Collected data

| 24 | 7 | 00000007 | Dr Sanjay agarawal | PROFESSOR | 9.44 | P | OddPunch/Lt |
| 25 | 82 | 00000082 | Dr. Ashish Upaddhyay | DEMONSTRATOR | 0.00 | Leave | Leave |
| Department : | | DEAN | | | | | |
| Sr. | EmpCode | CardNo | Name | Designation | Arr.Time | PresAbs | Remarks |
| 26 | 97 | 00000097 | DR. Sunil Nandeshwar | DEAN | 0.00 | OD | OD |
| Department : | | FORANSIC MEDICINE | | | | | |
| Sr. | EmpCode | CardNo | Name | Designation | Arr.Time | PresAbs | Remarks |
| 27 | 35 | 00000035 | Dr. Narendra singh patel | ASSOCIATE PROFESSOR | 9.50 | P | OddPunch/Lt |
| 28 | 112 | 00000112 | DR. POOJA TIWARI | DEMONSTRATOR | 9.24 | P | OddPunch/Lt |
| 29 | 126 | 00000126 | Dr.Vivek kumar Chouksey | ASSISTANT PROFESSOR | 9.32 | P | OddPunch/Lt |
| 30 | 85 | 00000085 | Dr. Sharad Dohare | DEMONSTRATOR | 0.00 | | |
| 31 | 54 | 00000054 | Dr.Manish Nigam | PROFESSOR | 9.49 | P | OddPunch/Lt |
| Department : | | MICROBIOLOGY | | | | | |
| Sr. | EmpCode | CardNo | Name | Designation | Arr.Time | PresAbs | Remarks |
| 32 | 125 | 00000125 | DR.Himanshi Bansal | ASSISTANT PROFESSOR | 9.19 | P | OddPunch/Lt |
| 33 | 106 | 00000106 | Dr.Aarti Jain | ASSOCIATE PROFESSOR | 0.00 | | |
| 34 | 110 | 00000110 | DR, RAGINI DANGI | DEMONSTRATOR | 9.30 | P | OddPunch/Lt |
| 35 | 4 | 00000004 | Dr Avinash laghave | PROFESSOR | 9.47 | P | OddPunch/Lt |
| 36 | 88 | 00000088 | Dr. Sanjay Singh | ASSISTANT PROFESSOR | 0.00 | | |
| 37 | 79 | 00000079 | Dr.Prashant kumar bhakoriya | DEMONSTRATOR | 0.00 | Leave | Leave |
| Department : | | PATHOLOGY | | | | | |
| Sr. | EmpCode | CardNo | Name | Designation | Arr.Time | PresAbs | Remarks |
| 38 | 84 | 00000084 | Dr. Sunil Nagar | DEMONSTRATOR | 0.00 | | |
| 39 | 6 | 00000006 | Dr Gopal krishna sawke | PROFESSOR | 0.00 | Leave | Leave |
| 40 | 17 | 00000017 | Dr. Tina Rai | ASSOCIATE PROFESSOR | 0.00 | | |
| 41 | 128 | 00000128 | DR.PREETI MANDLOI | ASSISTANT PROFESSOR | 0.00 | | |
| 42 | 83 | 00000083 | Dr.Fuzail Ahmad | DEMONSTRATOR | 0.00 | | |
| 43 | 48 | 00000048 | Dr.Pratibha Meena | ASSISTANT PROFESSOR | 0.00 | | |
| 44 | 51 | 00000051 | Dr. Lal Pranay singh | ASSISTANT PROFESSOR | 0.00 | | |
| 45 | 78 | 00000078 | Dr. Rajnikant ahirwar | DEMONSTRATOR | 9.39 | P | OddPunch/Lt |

ASSIGNMENT: The entries above are to be transcribed in full and without error.

PROBLEM SOLUTION:
| 24 | 7 | 00000007 | Dr Sanjay agarawal | PROFESSOR | 9.44 | P | OddPunch/Lt |
| 25 | 82 | 00000082 | Dr. Ashish Upaddhyay | DEMONSTRATOR | 0.00 | Leave | Leave |
| Department : | | DEAN | | | | | |
| Sr. | EmpCode | CardNo | Name | Designation | Arr.Time | PresAbs | Remarks |
| 26 | 97 | 00000097 | DR. Sunil Nandeshwar | DEAN | 0.00 | OD | OD |
| Department : | | FORANSIC MEDICINE | | | | | |
| Sr. | EmpCode | CardNo | Name | Designation | Arr.Time | PresAbs | Remarks |
| 27 | 35 | 00000035 | Dr. Narendra singh patel | ASSOCIATE PROFESSOR | 9.50 | P | OddPunch/Lt |
| 28 | 112 | 00000112 | DR. POOJA TIWARI | DEMONSTRATOR | 9.24 | P | OddPunch/Lt |
| 29 | 126 | 00000126 | Dr.Vivek kumar Chouksey | ASSISTANT PROFESSOR | 9.32 | P | OddPunch/Lt |
| 30 | 85 | 00000085 | Dr. Sharad Dohare | DEMONSTRATOR | 0.00 | | |
| 31 | 54 | 00000054 | Dr.Manish Nigam | PROFESSOR | 9.49 | P | OddPunch/Lt |
| Department : | | MICROBIOLOGY | | | | | |
| Sr. | EmpCode | CardNo | Name | Designation | Arr.Time | PresAbs | Remarks |
| 32 | 125 | 00000125 | DR.Himanshi Bansal | ASSISTANT PROFESSOR | 9.19 | P | OddPunch/Lt |
| 33 | 106 | 00000106 | Dr.Aarti Jain | ASSOCIATE PROFESSOR | 0.00 | | |
| 34 | 110 | 00000110 | DR, RAGINI DANGI | DEMONSTRATOR | 9.30 | P | OddPunch/Lt |
| 35 | 4 | 00000004 | Dr Avinash laghave | PROFESSOR | 9.47 | P | OddPunch/Lt |
| 36 | 88 | 00000088 | Dr. Sanjay Singh | ASSISTANT PROFESSOR | 0.00 | | |
| 37 | 79 | 00000079 | Dr.Prashant kumar bhakoriya | DEMONSTRATOR | 0.00 | Leave | Leave |
| Department : | | PATHOLOGY | | | | | |
| Sr. | EmpCode | CardNo | Name | Designation | Arr.Time | PresAbs | Remarks |
| 38 | 84 | 00000084 | Dr. Sunil Nagar | DEMONSTRATOR | 0.00 | | |
| 39 | 6 | 00000006 | Dr Gopal krishna sawke | PROFESSOR | 0.00 | Leave | Leave |
| 40 | 17 | 00000017 | Dr. Tina Rai | ASSOCIATE PROFESSOR | 0.00 | | |
| 41 | 128 | 00000128 | DR.PREETI MANDLOI | ASSISTANT PROFESSOR | 0.00 | | |
| 42 | 83 | 00000083 | Dr.Fuzail Ahmad | DEMONSTRATOR | 0.00 | | |
| 43 | 48 | 00000048 | Dr.Pratibha Meena | ASSISTANT PROFESSOR | 0.00 | | |
| 44 | 51 | 00000051 | Dr. Lal Pranay singh | ASSISTANT PROFESSOR | 0.00 | | |
| 45 | 78 | 00000078 | Dr. Rajnikant ahirwar | DEMONSTRATOR | 9.39 | P | OddPunch/Lt |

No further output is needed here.